A particularly effective approach is
to use no-till plantings of annual forages after killing infected fescue.
For example, infected fescue can be chemically killed in the spring and
a summer annual grass can be drilled into the killed sod, followed by no-till
planting of non-infected fescue in the fall. Similarly, fescue can be killed
in the fall followed by sod planting of winter annuals and, if desired,
sod planting of a summer annual grass the next spring. In this case, non-infected
fescue would be planted one year after the infected fescue was killed.
Use of annuals in this manner smothers fescue plants which escaped the
chemical treatment and also reduces the likelihood of insect damage to
seedling fescue plants.
Discovery of the fescue endophyte constitutes
a breakthrough of immense proportions. Most scientific advancements come
in small increments. In this case, we are seeing a dramatic increase in
the performance of animals grazing a tough, widely adapted perennial grass.

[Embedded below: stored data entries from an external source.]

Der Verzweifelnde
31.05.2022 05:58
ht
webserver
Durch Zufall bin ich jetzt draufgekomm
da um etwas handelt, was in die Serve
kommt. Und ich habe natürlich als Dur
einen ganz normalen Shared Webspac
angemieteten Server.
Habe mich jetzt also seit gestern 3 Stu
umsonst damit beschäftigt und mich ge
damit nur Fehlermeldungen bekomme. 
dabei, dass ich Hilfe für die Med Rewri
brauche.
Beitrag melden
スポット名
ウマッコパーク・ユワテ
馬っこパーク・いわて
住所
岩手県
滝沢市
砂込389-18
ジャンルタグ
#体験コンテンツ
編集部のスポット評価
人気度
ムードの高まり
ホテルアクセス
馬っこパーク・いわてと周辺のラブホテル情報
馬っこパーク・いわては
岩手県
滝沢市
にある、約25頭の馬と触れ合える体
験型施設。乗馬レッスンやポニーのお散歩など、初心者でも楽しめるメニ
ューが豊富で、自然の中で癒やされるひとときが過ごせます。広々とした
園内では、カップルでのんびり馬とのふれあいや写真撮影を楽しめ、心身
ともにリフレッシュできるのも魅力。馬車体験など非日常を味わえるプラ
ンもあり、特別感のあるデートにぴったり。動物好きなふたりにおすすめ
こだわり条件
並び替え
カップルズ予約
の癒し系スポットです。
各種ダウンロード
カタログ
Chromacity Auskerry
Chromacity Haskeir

Despite some potential disadvantages, the proper establishment and management
of endophyte-free fescue constitutes an unprecedented opportunity for thousands
of livestock producers to obtain animal performance far superior to what
they would obtain by establishing, or keeping, endophyte-infected stands.
There are many endophyte-related studies
in progress, including several aimed at developing a better understanding
of fescue foot, fat necrosis, and horse reproductive problems. Future discoveries
may answer remaining questions relating to this problem and perhaps provide
additional solutions. It seems clear that application of the existing and
forthcoming technology relating to this breakthrough will have an immense
impact on livestock production in the fescue-growing region of the United
States, and perhaps in many other parts of the world.